Pastor: Don’t Go to Church on Easter
Easter and Christmas. Both of these holidays tend to draw even casual Christians to a local church. But one pastor says that church is the wrong place to celebrate Resurrection Day.
That one pastor is Eric Foley. Foley is pastor of the Doers of The Word Evangelical Church, which meets simultaneously in Colorado Springs and in Seoul, Korea. As Foley sees it, the Bible clearly shows that the proper place to celebrate Easter is on the road.
“Lock the front door of the church on Easter morning and post a sign there that says, ‘He is not here—He is risen,'” says Foley. “That’s the message the angel shares when the women come to anoint Jesus’ body on Easter morning: ‘Go quickly and tell his disciples that he has risen from the dead, and behold, he is going before you to Galilee; there you will see him.’ Whether it’s the disciples who meet Jesus on the road to Emmaus or the apostles who are called out of the Upper Room and on to Galilee, the Easter message is clear: If you want to meet Jesus, hit the road!”

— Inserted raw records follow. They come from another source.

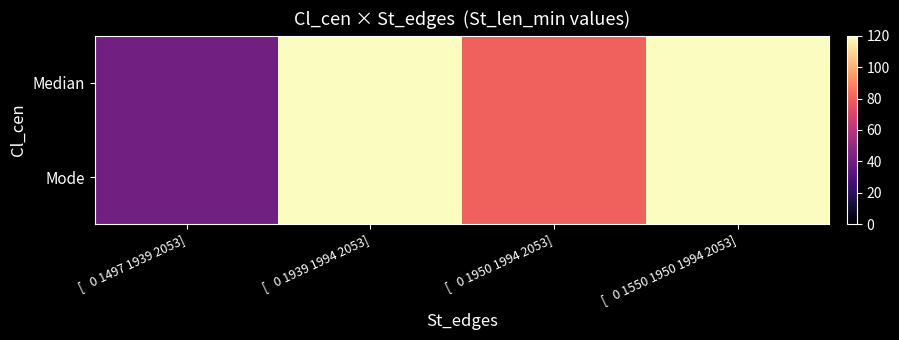

Reading left to right, extract all data points from this chart.

Median: [   0 1497 1939 2053]=40	[   0 1939 1994 2053]=120	[   0 1950 1994 2053]=80	[   0 1550 1950 1994 2053]=120
Mode: [   0 1497 1939 2053]=40	[   0 1939 1994 2053]=120	[   0 1950 1994 2053]=80	[   0 1550 1950 1994 2053]=120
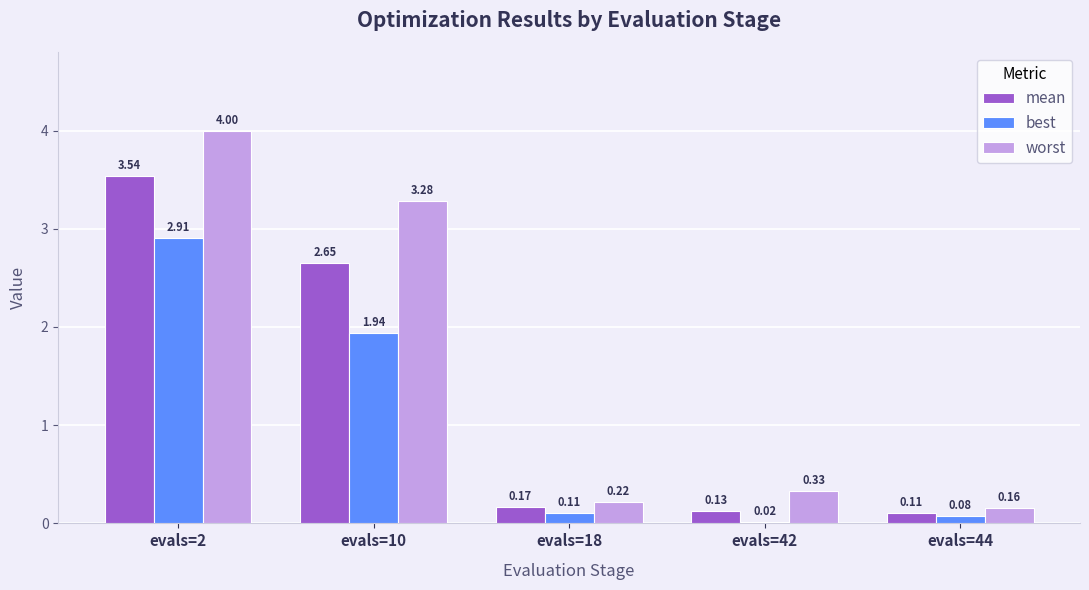

What is the total value across all series at evals=42?

0.5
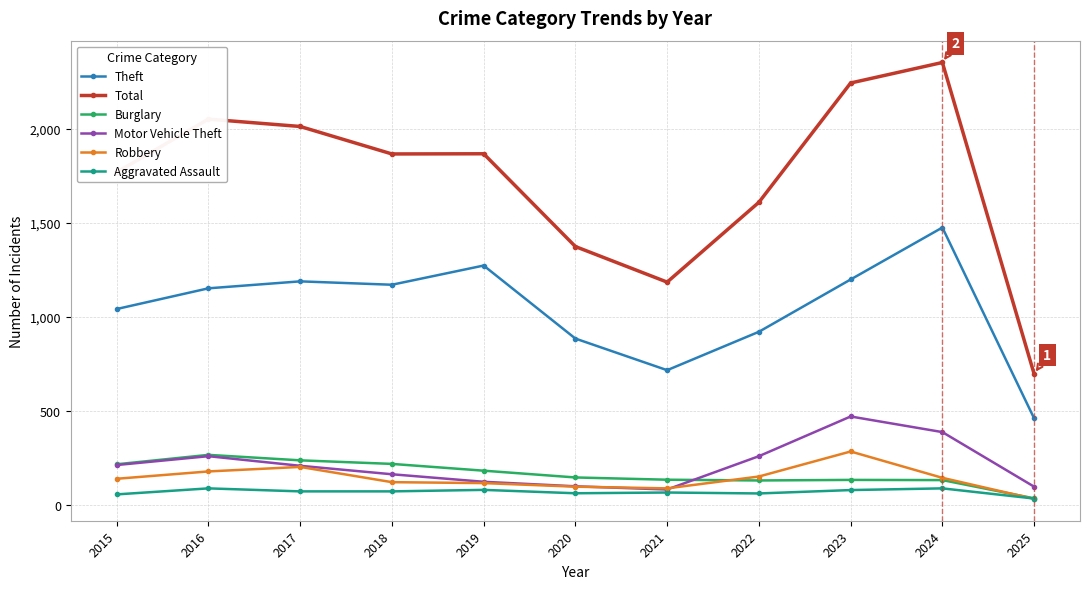

Which series has the widest spread of values?

Total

In his new book, The Whole Life Offering: Christianity as Philanthropy, Foley details a one year plan for growing in Christian maturity through seven spiritual disciplines of loving God and 10 outreach disciplines of loving neighbor. Easter Sunday, he says, is the perfect day to practice both through acts of service in one’s community.
“In the early church, commemorating the resurrection of Jesus Christ meant more than dressing up and going to church before a family dinner,” Foley says. “It was the starting line for discipleship. New believers joined Christ in his death and resurrection—and in hitting the road to share the love of God. Whether at a soup kitchen, a park, or a mall, Easter is a day best spent looking for—and sharing—Jesus in the community.”
Do you agree with Pastor Foley? Should believers hit the road or unite together in church—or both?